— BEGIN Data for processing —

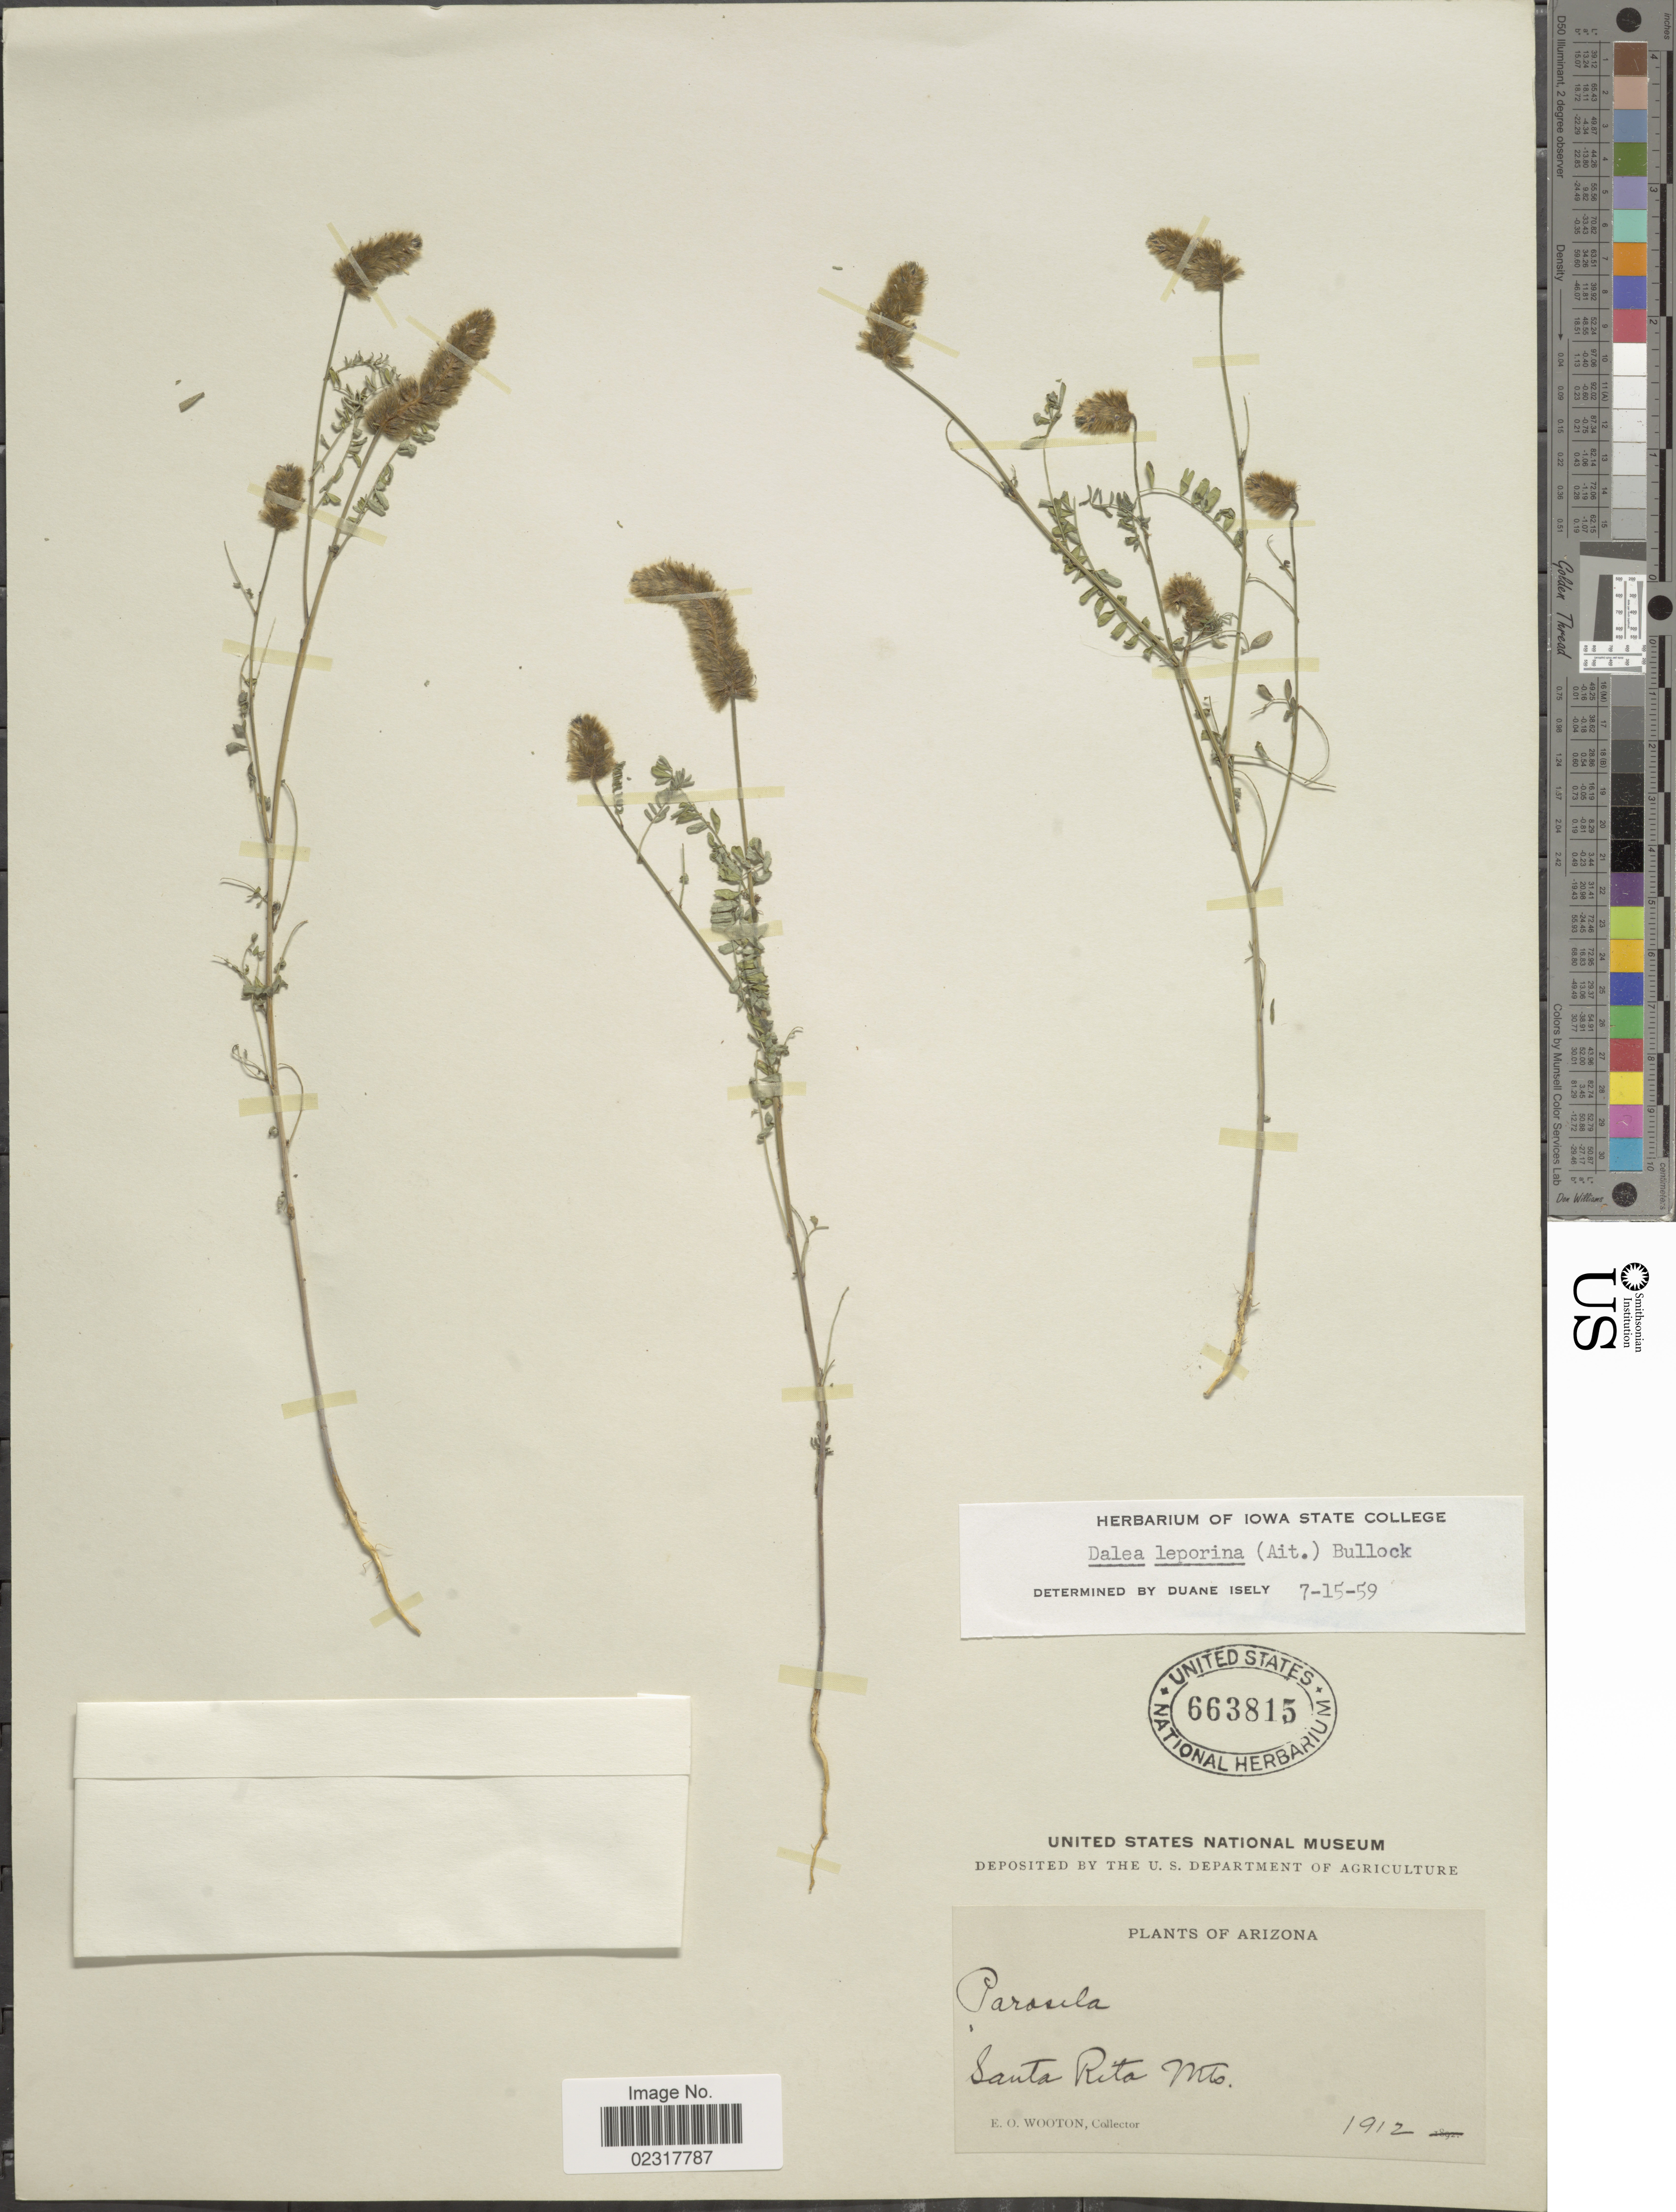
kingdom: Plantae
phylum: Tracheophyta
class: Magnoliopsida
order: Fabales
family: Fabaceae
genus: Dalea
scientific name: Dalea leporina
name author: (Aiton) Bullock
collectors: E. O. Wooton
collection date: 1912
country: United States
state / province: Arizona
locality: Santa Rita Mts.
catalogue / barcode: US 663815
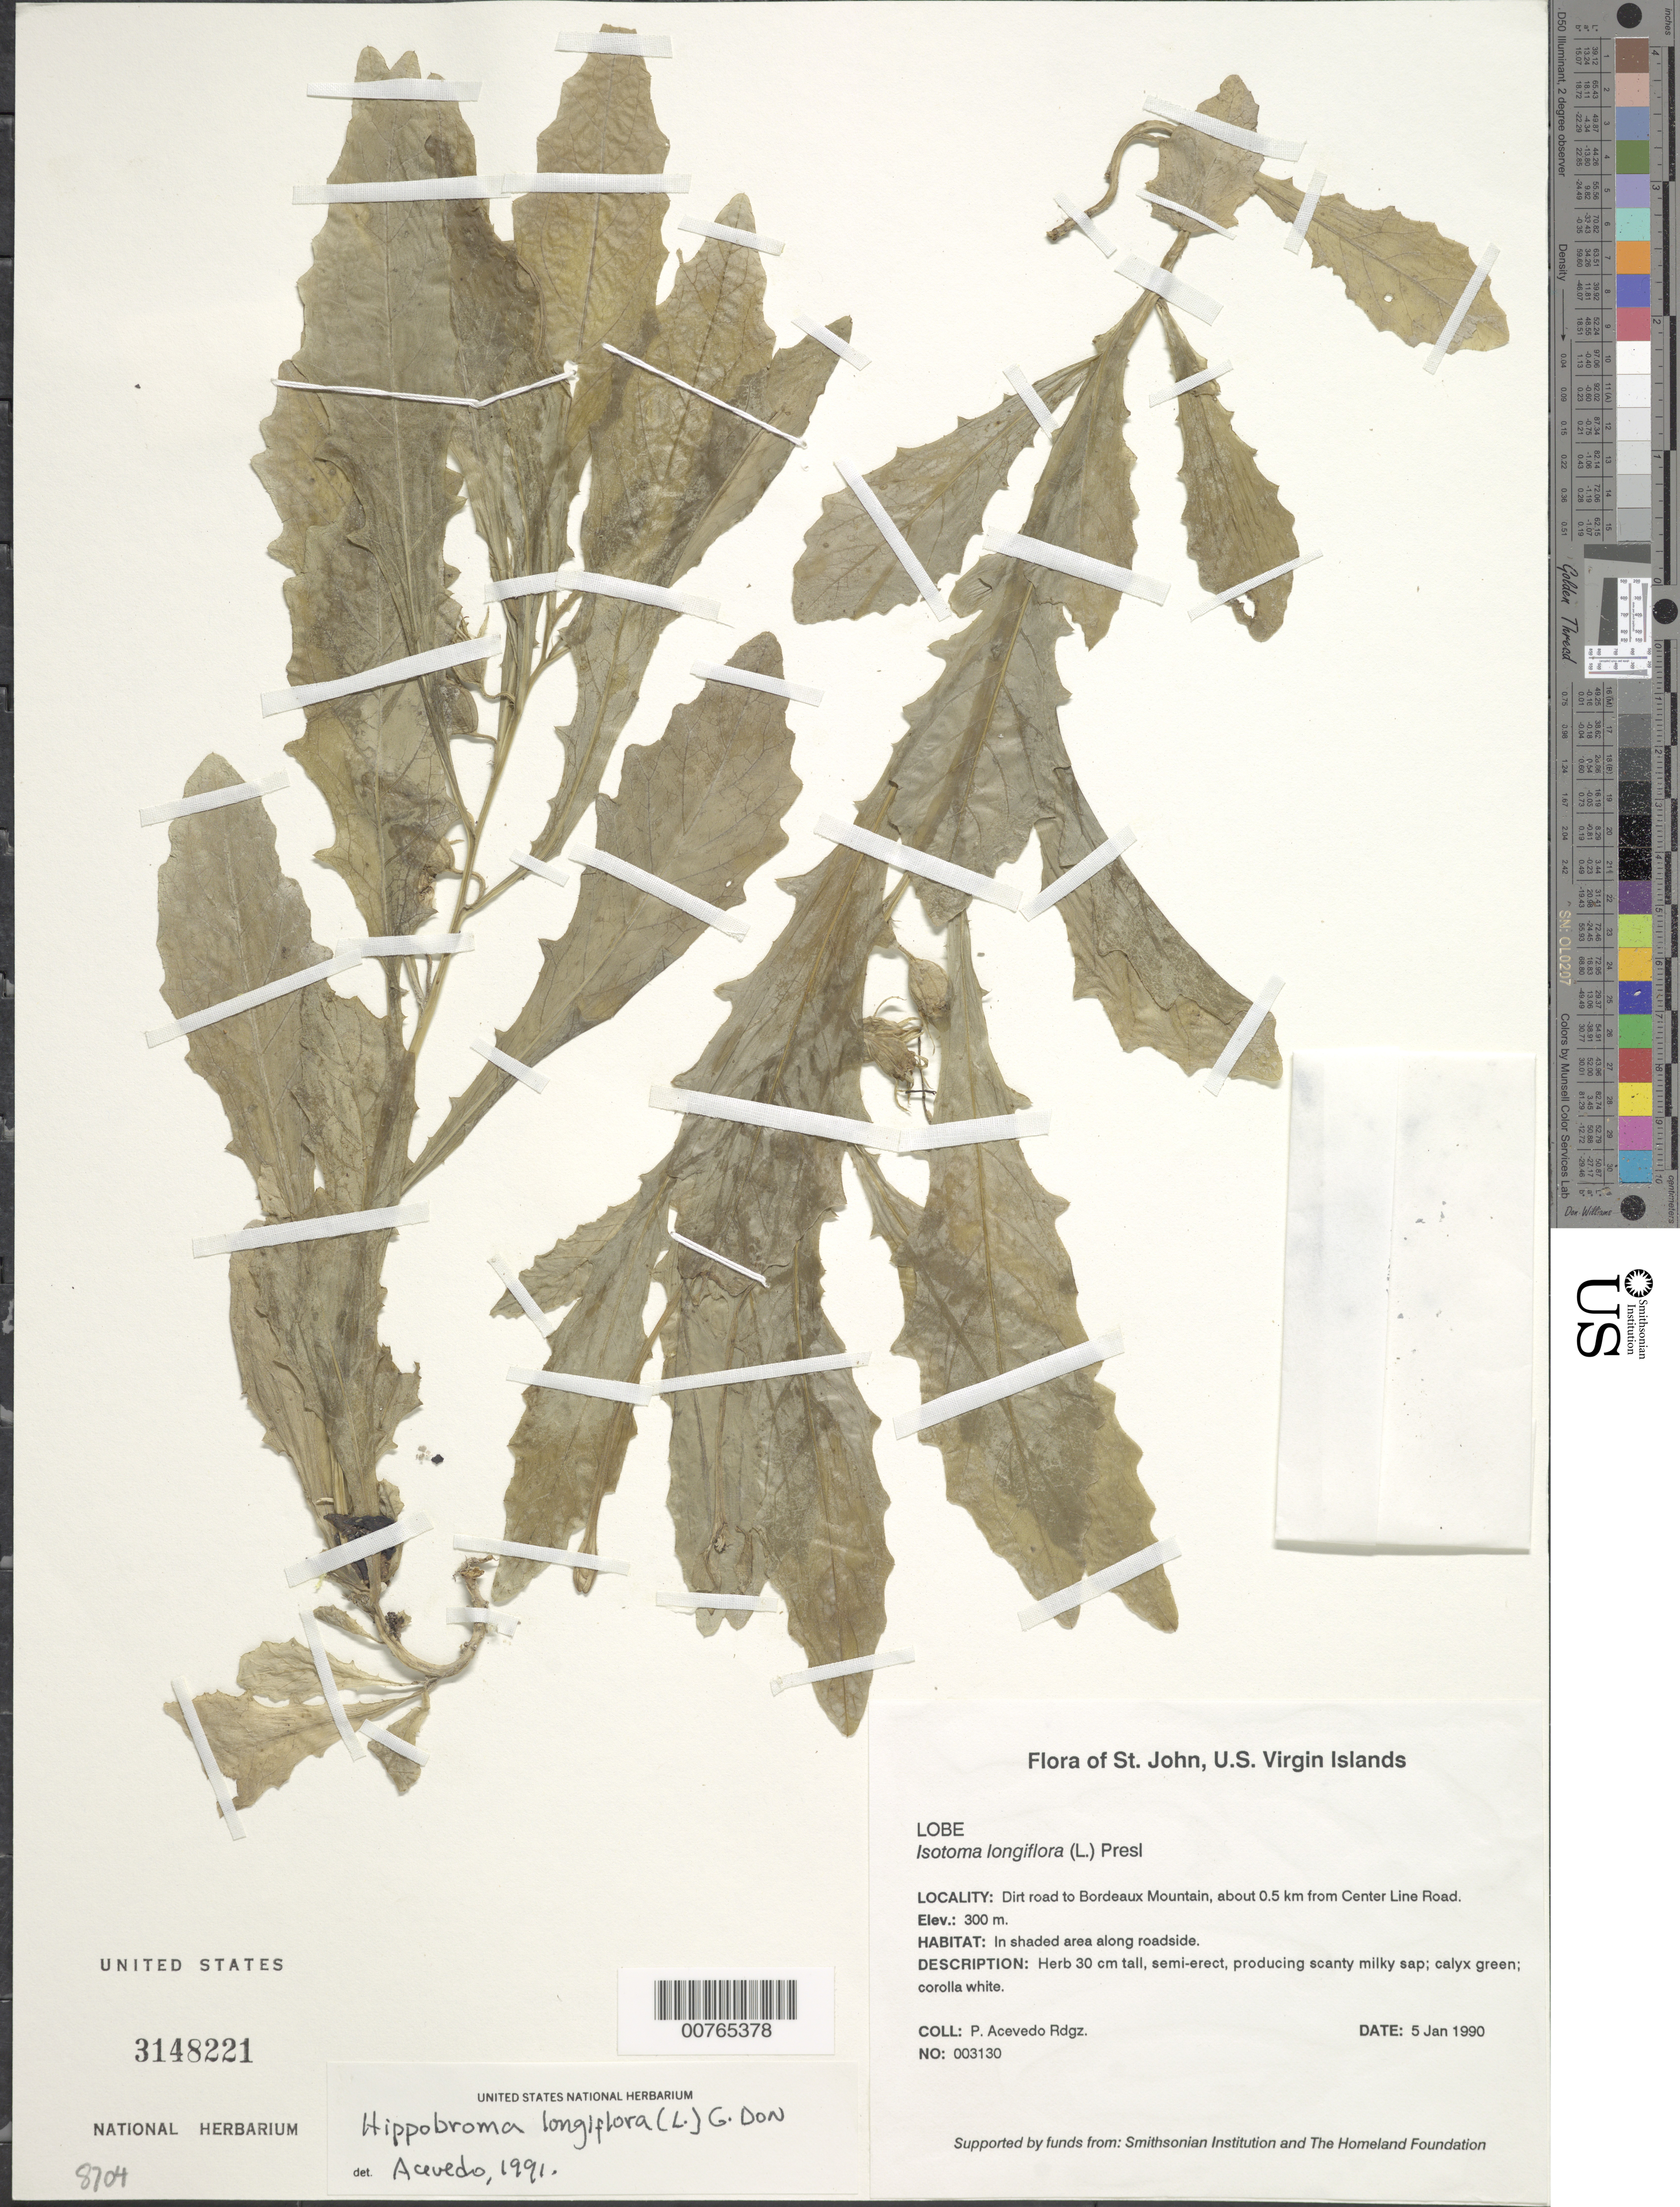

— END Data for processing —

> What to do:
Rewrite all the data above, swapping "catalogue" for "catalog" and keeping everything else the same. Leave the pictures out.

> Output for this task:
kingdom: Plantae
phylum: Tracheophyta
class: Magnoliopsida
order: Fabales
family: Fabaceae
genus: Dalea
scientific name: Dalea leporina
name author: (Aiton) Bullock
collectors: E. O. Wooton
collection date: 1912
country: United States
state / province: Arizona
locality: Santa Rita Mts.
catalog / barcode: US 663815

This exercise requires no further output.